(Directions for this task) Copy out all of the data word for word. Omit every picture.

Saved entries
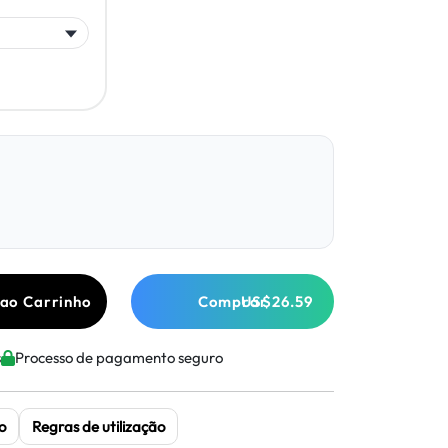
 ao Carrinho
Comprar
US$26.59
s
Processo de pagamento seguro
o
Regras de utilização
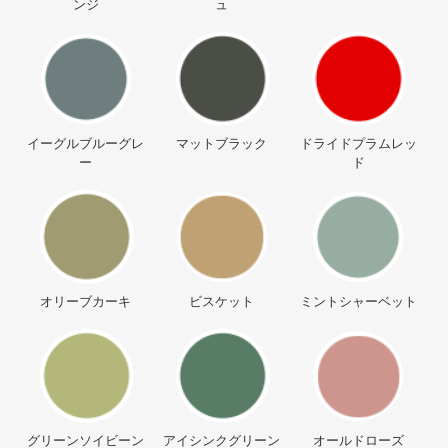
ンジ
ュ
イーグルブルーグレ
マットブラック
ドライドプラムレッ
ー
ド
オリーブカーキ
ビスケット
ミントシャーベット
グリーンソイビーン
アイシンクグリーン
オールドローズ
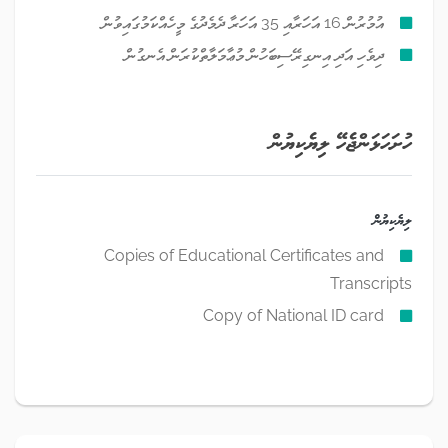
އުމުރުން 16 އަހަރާއި 35 އަހަރާ ދެމެދުގެ މީހެއްކަމުގައިވުން
ދިވެހި އަދި އިނގިރޭސިބަހުން މުޢާމަލާތްކުރަން އެނގުން
ހުށަހަޅަންޖެހޭ ލިޔެކިޔުން
ލިޔެކިޔުން
Copies of Educational Certificates and
Transcripts
Copy of National ID card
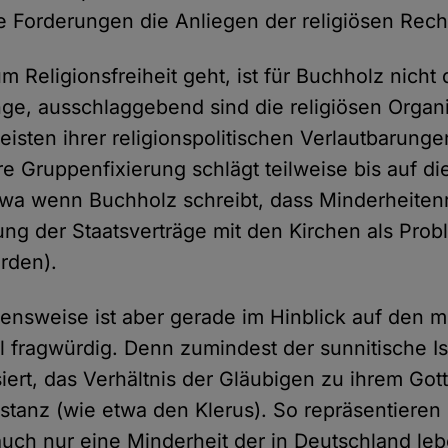
re Forderungen die Anliegen der religiösen Rec
 Religionsfreiheit geht, ist für Buchholz nicht
ge, ausschlaggebend sind die religiösen Organi
eisten ihrer religionspolitischen Verlautbarunge
e Gruppenfixierung schlägt teilweise bis auf di
wa wenn Buchholz schreibt, dass Minderheitenr
ng der Staatsverträge mit den Kirchen als Prob
rden).
nsweise ist aber gerade im Hinblick auf den 
l fragwürdig. Denn zumindest der sunnitische Isl
siert, das Verhältnis der Gläubigen zu ihrem Got
nstanz (wie etwa den Klerus). So repräsentieren 
uch nur eine Minderheit der in Deutschland l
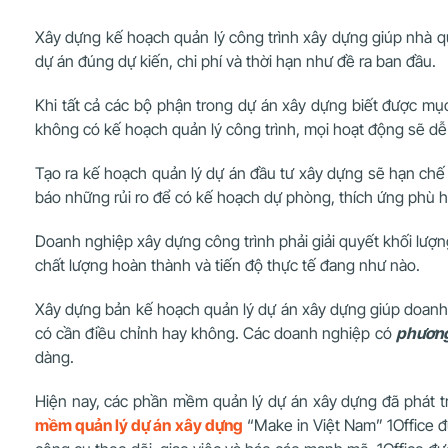
Xây dựng kế hoạch quản lý công trình xây dựng giúp nhà quả
dự án đúng dự kiến, chi phí và thời hạn như đề ra ban đầu.
Khi tất cả các bộ phận trong dự án xây dựng biết được mục t
không có kế hoạch quản lý công trình, mọi hoạt động sẽ d
Tạo ra kế hoạch quản lý dự án đầu tư xây dựng sẽ hạn chế 
báo những rủi ro để có kế hoạch dự phòng, thích ứng phù 
Doanh nghiệp xây dựng công trình phải giải quyết khối lượng 
chất lượng hoàn thành và tiến độ thực tế đang như nào.
Xây dựng bản kế hoạch quản lý dự án xây dựng giúp doanh n
có cần điều chỉnh hay không. Các doanh nghiệp có
phương
dàng.
Hiện nay, các phần mềm quản lý dự án xây dựng đã phát tr
mềm quản lý dự án xây dựng
“Make in Việt Nam” 1Office đ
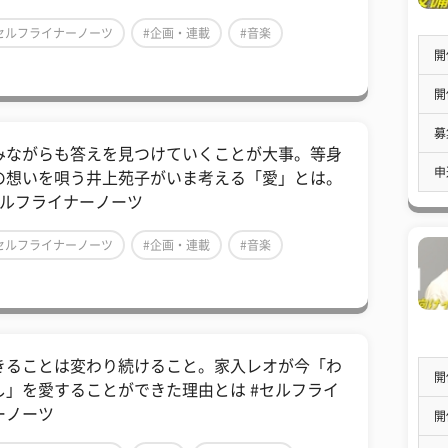
セルフライナーノーツ
#企画・連載
#音楽
開
開
募
みながらも答えを見つけていくことが大事。等身
申
の想いを唄う井上苑子がいま考える「愛」とは。
セルフライナーノーツ
セルフライナーノーツ
#企画・連載
#音楽
きることは変わり続けること。家入レオが今「わ
開
し」を愛することができた理由とは #セルフライ
ーノーツ
開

(Task response)
 ao Carrinho
Comprar
US$26.59
s
Processo de pagamento seguro
o
Regras de utilização
ンジ
ュ
イーグルブルーグレ
マットブラック
ドライドプラムレッ
ー
ド
オリーブカーキ
ビスケット
ミントシャーベット
グリーンソイビーン
アイシンクグリーン
オールドローズ
އުމުރުން 16 އަހަރާއި 35 އަހަރާ ދެމެދުގެ މީހެއްކަމުގައިވުން
ދިވެހި އަދި އިނގިރޭސިބަހުން މުޢާމަލާތްކުރަން އެނގުން
ހުށަހަޅަންޖެހޭ ލިޔެކިޔުން
ލިޔެކިޔުން
Copies of Educational Certificates and
Transcripts
Copy of National ID card
re Forderungen die Anliegen der religiösen Rec
 Religionsfreiheit geht, ist für Buchholz nicht
ge, ausschlaggebend sind die religiösen Organi
eisten ihrer religionspolitischen Verlautbarunge
e Gruppenfixierung schlägt teilweise bis auf di
wa wenn Buchholz schreibt, dass Minderheitenr
ng der Staatsverträge mit den Kirchen als Prob
rden).
nsweise ist aber gerade im Hinblick auf den 
l fragwürdig. Denn zumindest der sunnitische Isl
siert, das Verhältnis der Gläubigen zu ihrem Got
nstanz (wie etwa den Klerus). So repräsentieren 
uch nur eine Minderheit der in Deutschland l
Xây dựng kế hoạch quản lý công trình xây dựng giúp nhà quả
dự án đúng dự kiến, chi phí và thời hạn như đề ra ban đầu.
Khi tất cả các bộ phận trong dự án xây dựng biết được mục t
không có kế hoạch quản lý công trình, mọi hoạt động sẽ d
Tạo ra kế hoạch quản lý dự án đầu tư xây dựng sẽ hạn chế 
báo những rủi ro để có kế hoạch dự phòng, thích ứng phù 
Doanh nghiệp xây dựng công trình phải giải quyết khối lượng 
chất lượng hoàn thành và tiến độ thực tế đang như nào.
Xây dựng bản kế hoạch quản lý dự án xây dựng giúp doanh n
có cần điều chỉnh hay không. Các doanh nghiệp có
phương
dàng.
Hiện nay, các phần mềm quản lý dự án xây dựng đã phát tr
mềm quản lý dự án xây dựng
“Make in Việt Nam” 1Office đ
セルフライナーノーツ
#企画・連載
#音楽
開
開
募
みながらも答えを見つけていくことが大事。等身
申
の想いを唄う井上苑子がいま考える「愛」とは。
セルフライナーノーツ
セルフライナーノーツ
#企画・連載
#音楽
きることは変わり続けること。家入レオが今「わ
開
し」を愛することができた理由とは #セルフライ
ーノーツ
開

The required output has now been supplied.